This article contains spoilers
The Secret Agent takes place in Brazil 1977, as the movie says: “A time of great mischief,” and our main character Armando (going under the assumed name Marcello) is caught up in this mischief. At its core, The Secret Agent is a film about memory, how authoritarianism and corruption attempt to erase it, and how the truth has a habit of resurfacing.
Brazil was under a military dictatorship from 1964 to 1985. 1977, when the movie takes place, is a moment when artists, journalists, and universities were being attacked in Brazil. The Secret Agent shows us that violence is everywhere. The opening scene shows a body left to rot for days with no intervention, no investigation, and no one even to clean up the mess. When the police do show up, they are not there to deal with the corpse, but to shake down Armando for a bribe. Business continues as usual. Other than occasionally chasing hungry dogs away, everyone pretends the body just is not there.
People who were “disappeared” under the regime are dumped unceremoniously into the sea, and no one is going to investigate because these deaths were deliberate acts of violence from the state. In order to try and escape this sort of “mischief,” Armando is in hiding with other political “refugees” in a sort of safe house in Recife. His goal is to get out of Brazil with his son, but until he can get documents sorted, he must lay low, stay out of trouble, and disappear himself.

While the people of Recife are unable to confront the violence around them, they line up to experience their fear, terror, and violence at the cinema, run by Armando’s father-in-law. The cinema functions as a place where these emotions can be expressed and felt. Armando’s son Fernando is obsessed with Jaws. He does not even have to see the film to be haunted by the violence implied just by the poster. We hear people screaming while watching Richard Donner’s The Omen. In this time of great mischief, the people of Recife go to the theatre to exorcise their own demons and feel fear collectively in a space where there is no real danger.
The cinema is also a place where Armando can find refuge. He uses it as a place where his contacts can reach him. It is where he tells his story, creating the tapes that Flavia eventually listens to. The cinema functions not only as a place that carries social memory but also as a cultural archive. Shared fear, collective experience from the audience, and Armando’s personal testimony all combine to preserve stories the state seeks to erase.
It is not only under the military dictatorship that memory is being erased. Armando is searching through the archives for any evidence of his mother’s existence, but “men are always easier,” says the man that Armando works for. We discover at the end of the film that Armando’s mother was essentially a slave, with no record, no control, and no power over her situation or her sons. Armando never finds proof of his mother and never finds her identity card.
Even if the government or society tries to erase these human beings, their existence and memory cannot be entirely erased. The body dumped into the ocean is eaten by a shark. Armando’s voice and story are captured in Elza’s tapes, and Armando’s mother lives in Armando in his blood, the way Armando lives in Fernando. Even if Fernando has lost all memory of his father, he has his blood and his face.

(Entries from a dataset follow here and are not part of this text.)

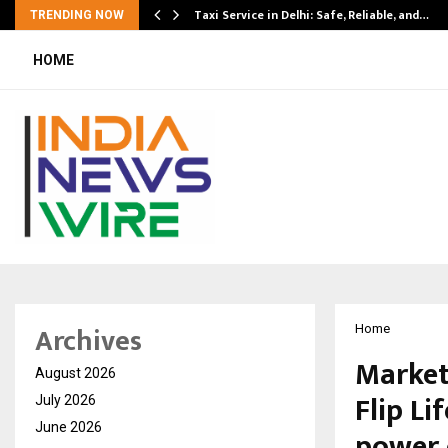
Taxi Service in Delhi: Safe, Reliable, and…
TRENDING NOW
HOME
Archives
Home
Market
August 2026
Flip Li
July 2026
June 2026
power 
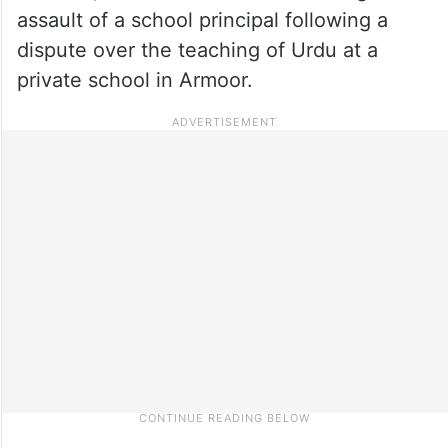
assault of a school principal following a
dispute over the teaching of Urdu at a
private school in Armoor.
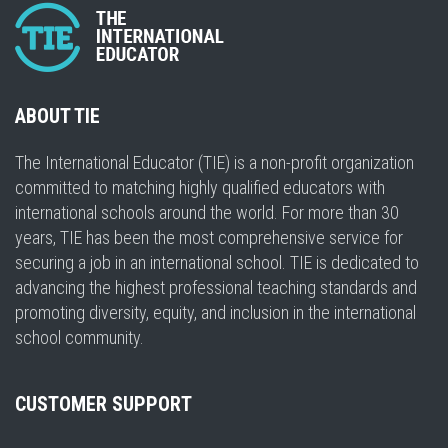
ABOUT TIE
The International Educator (TIE) is a non-profit organization
committed to matching highly qualified educators with
international schools around the world. For more than 30
years, TIE has been the most comprehensive service for
securing a job in an international school. TIE is dedicated to
advancing the highest professional teaching standards and
promoting diversity, equity, and inclusion in the international
school community.
CUSTOMER SUPPORT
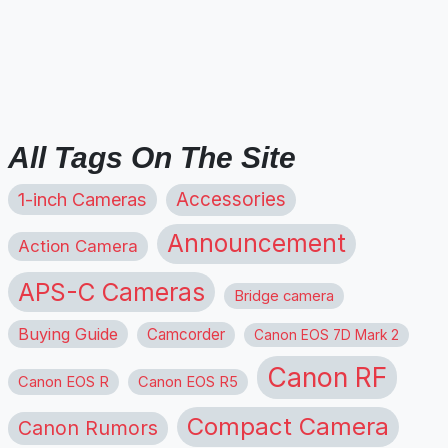
All Tags On The Site
1-inch Cameras
Accessories
Announcement
Action Camera
APS-C Cameras
Bridge camera
Buying Guide
Camcorder
Canon EOS 7D Mark 2
Canon RF
Canon EOS R
Canon EOS R5
Compact Camera
Canon Rumors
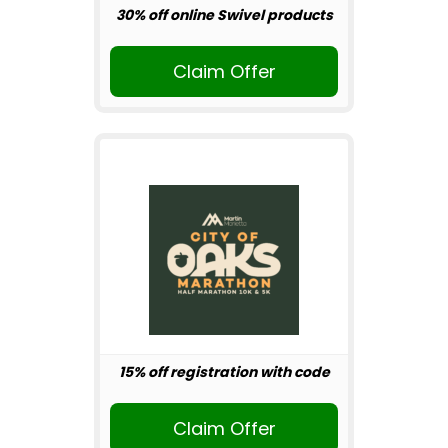
30% off online Swivel products
Claim Offer
15% off registration with code
Claim Offer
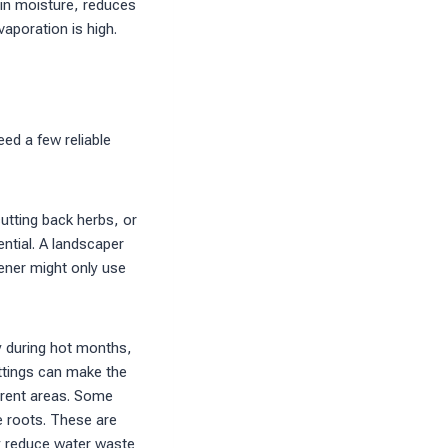
ain moisture, reduces
aporation is high.
d a few reliable
utting back herbs, or
ential. A landscaper
ener might only use
y during hot months,
ettings can make the
ferent areas. Some
e roots. These are
 reduce water waste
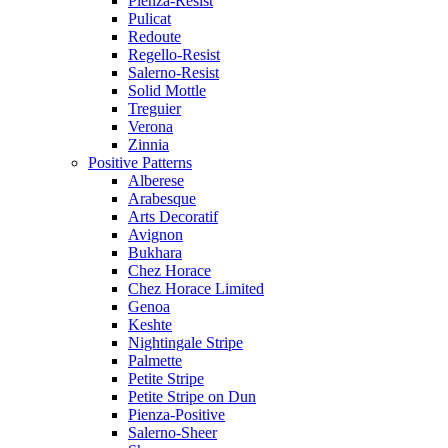
Pienza-Resist
Pulicat
Redoute
Regello-Resist
Salerno-Resist
Solid Mottle
Treguier
Verona
Zinnia
Positive Patterns
Alberese
Arabesque
Arts Decoratif
Avignon
Bukhara
Chez Horace
Chez Horace Limited
Genoa
Keshte
Nightingale Stripe
Palmette
Petite Stripe
Petite Stripe on Dun
Pienza-Positive
Salerno-Sheer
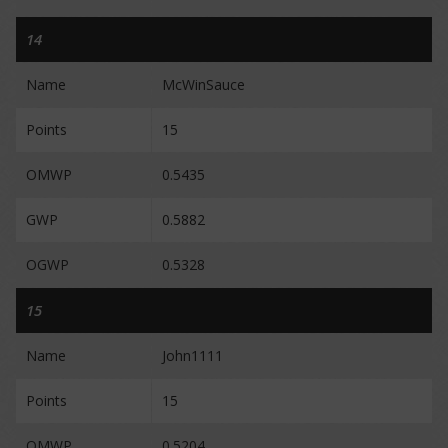
14
Name
McWinSauce
Points
15
OMWP
0.5435
GWP
0.5882
OGWP
0.5328
15
Name
John1111
Points
15
OMWP
0.5204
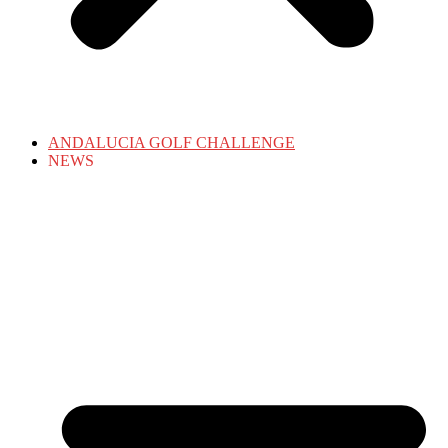
ANDALUCIA GOLF CHALLENGE
NEWS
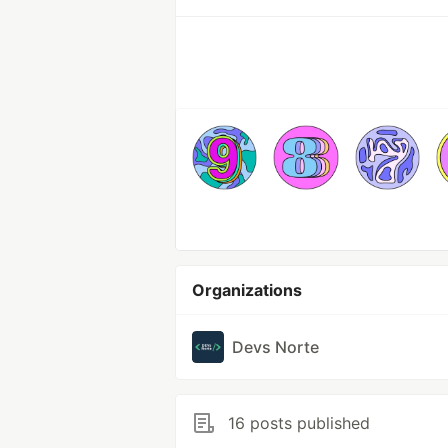
Organizations
Devs Norte
16 posts published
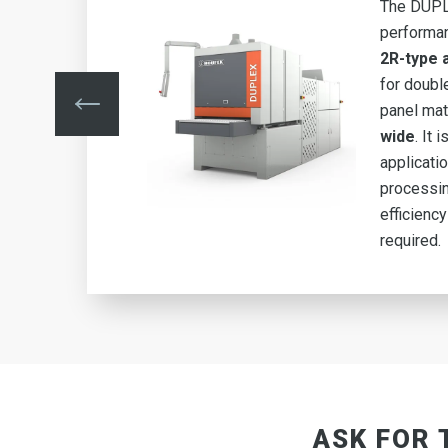
-
The DUPLE
RR-
performa
ed
2R-type
for doubl
m
panel mat
g
wide
. It 
applicati
igh
processin
efficiency
required.
ASK FOR 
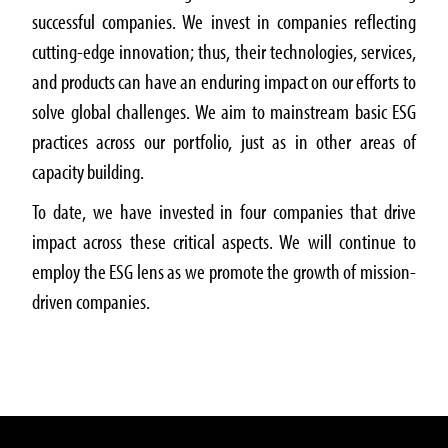
successful companies. We invest in companies reflecting
cutting-edge innovation; thus, their technologies, services,
and products can have an enduring impact on our efforts to
solve global challenges. We aim to mainstream basic ESG
practices across our portfolio, just as in other areas of
capacity building.
To date, we have invested in four companies that drive
impact across these critical aspects. We will continue to
employ the ESG lens as we promote the growth of mission-
driven companies.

It is not just our family, love, and stories that can be forgotten. It is also the horrors. This film was made not long after Bolsonaro was elected president, running on a campaign that glorified the military dictatorship depicted in this film.
There was no righteous revolution that ended the military dictatorship in Brazil. Near the end of the dictatorship, an Amnesty law was passed that pardoned political exiles and activists and welcomed them back to Brazil. But the law also pardoned all members of the regime. The people who had committed these atrocities retired in peace or transitioned into other powerful positions under the new government. Brazil never wrestled with its past. The fears were never faced, and so, like the leg in the shark, like Armando’s voice in the tapes, these ideas, this great mischief, reemerged decades later.
The corrupt government faded to democracy only to reemerge later as Bolsonaro. The cinema, once colorful and full of culture and collective social experience, has now been drained of its color. The blood that used to be spilled in the streets is now systematically and sterilely collected in the blood bank, cataloged and tracked.

Fernando does not remember his father and does not want to talk about him, but Flavia has resurfaced it, like the hairy leg resurfacing in the belly of the shark, like the ideals of the dictatorship resurfacing in Bolsonaro.
The film ends with Fernando telling the story of how terrified he was just at the idea of Jaws. Obsessed with the violence and the fear of the shark, one day he remembers his grandfather, for no reason at all, taking him to the cinema to see Jaws. Once he saw it and confronted his fear, the nightmares ended. The only way to exorcise our nightmares is to face the horror, to see the blood and the violence with eyes wide open.